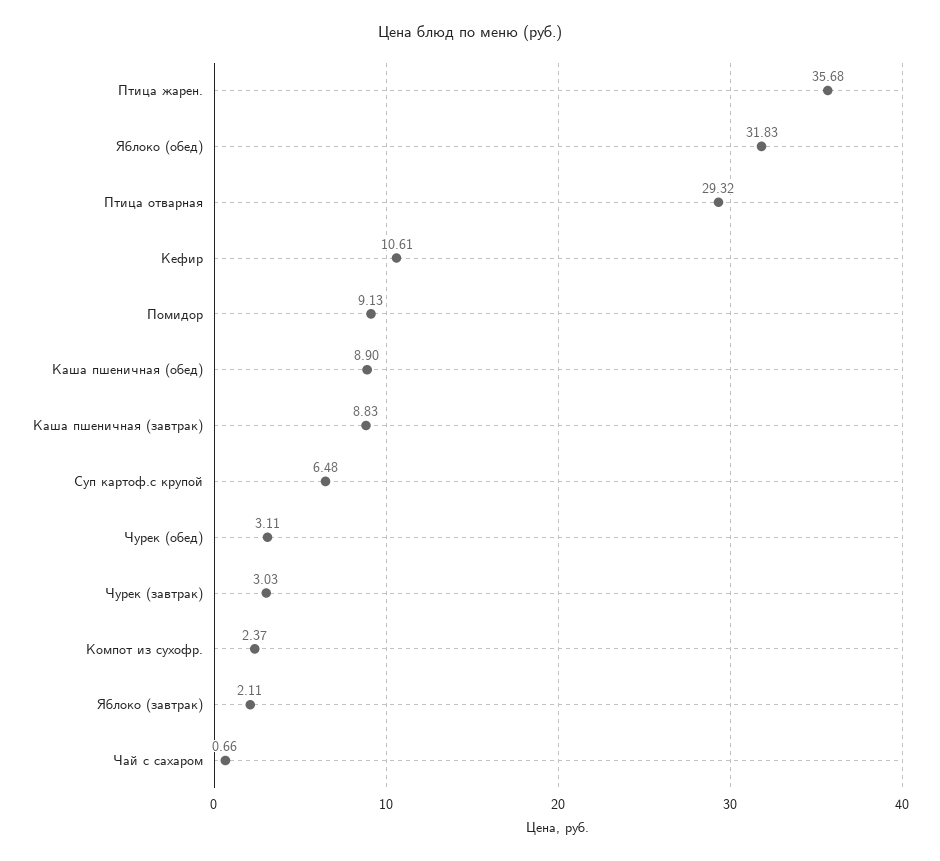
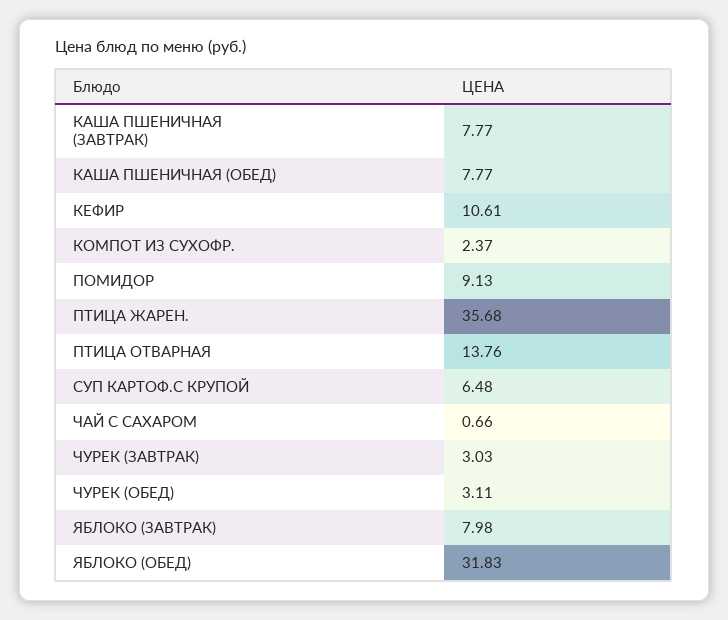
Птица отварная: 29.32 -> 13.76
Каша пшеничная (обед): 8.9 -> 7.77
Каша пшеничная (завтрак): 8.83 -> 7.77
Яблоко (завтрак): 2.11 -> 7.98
#####
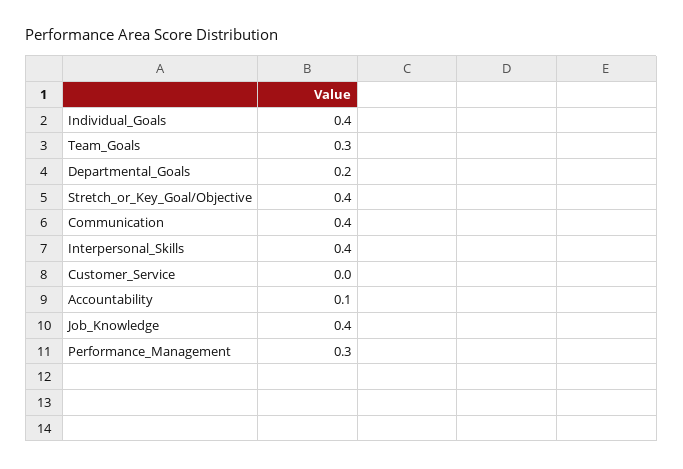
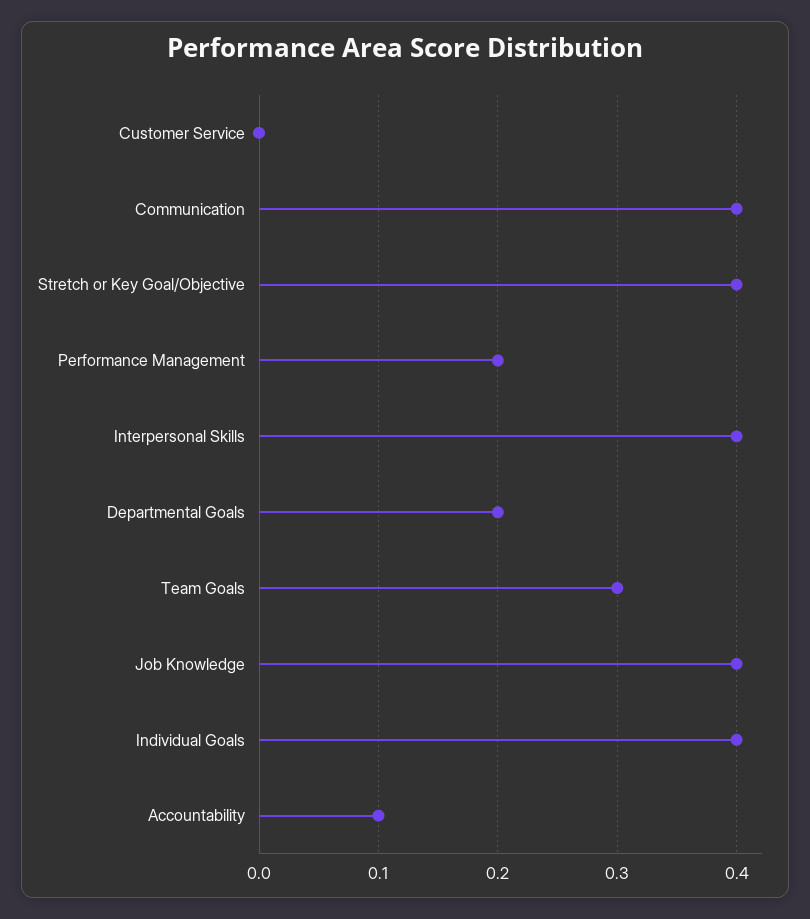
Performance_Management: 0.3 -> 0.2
#####
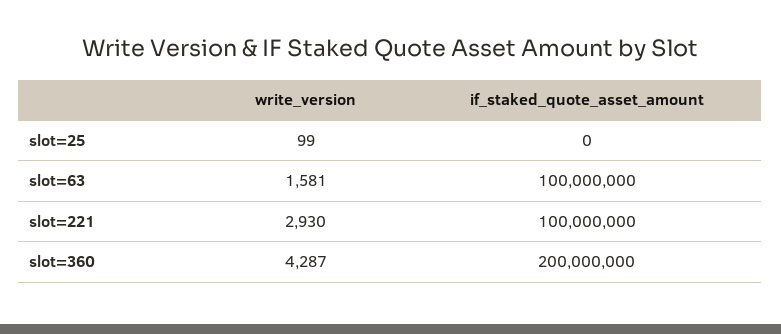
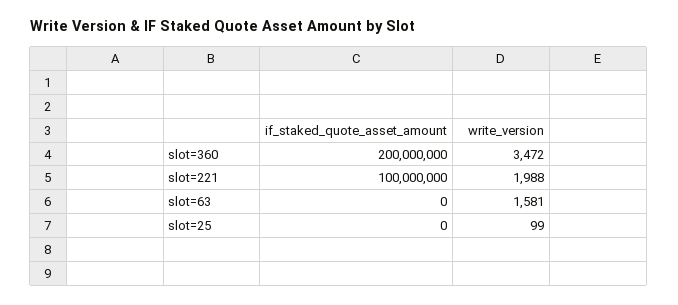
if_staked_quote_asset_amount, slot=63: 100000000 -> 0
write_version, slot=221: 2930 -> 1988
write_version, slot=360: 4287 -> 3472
#####
Check the listing above for lines containing the string "пшеничная", and copy each one.

Каша пшеничная (обед): 8.9 -> 7.77
Каша пшеничная (завтрак): 8.83 -> 7.77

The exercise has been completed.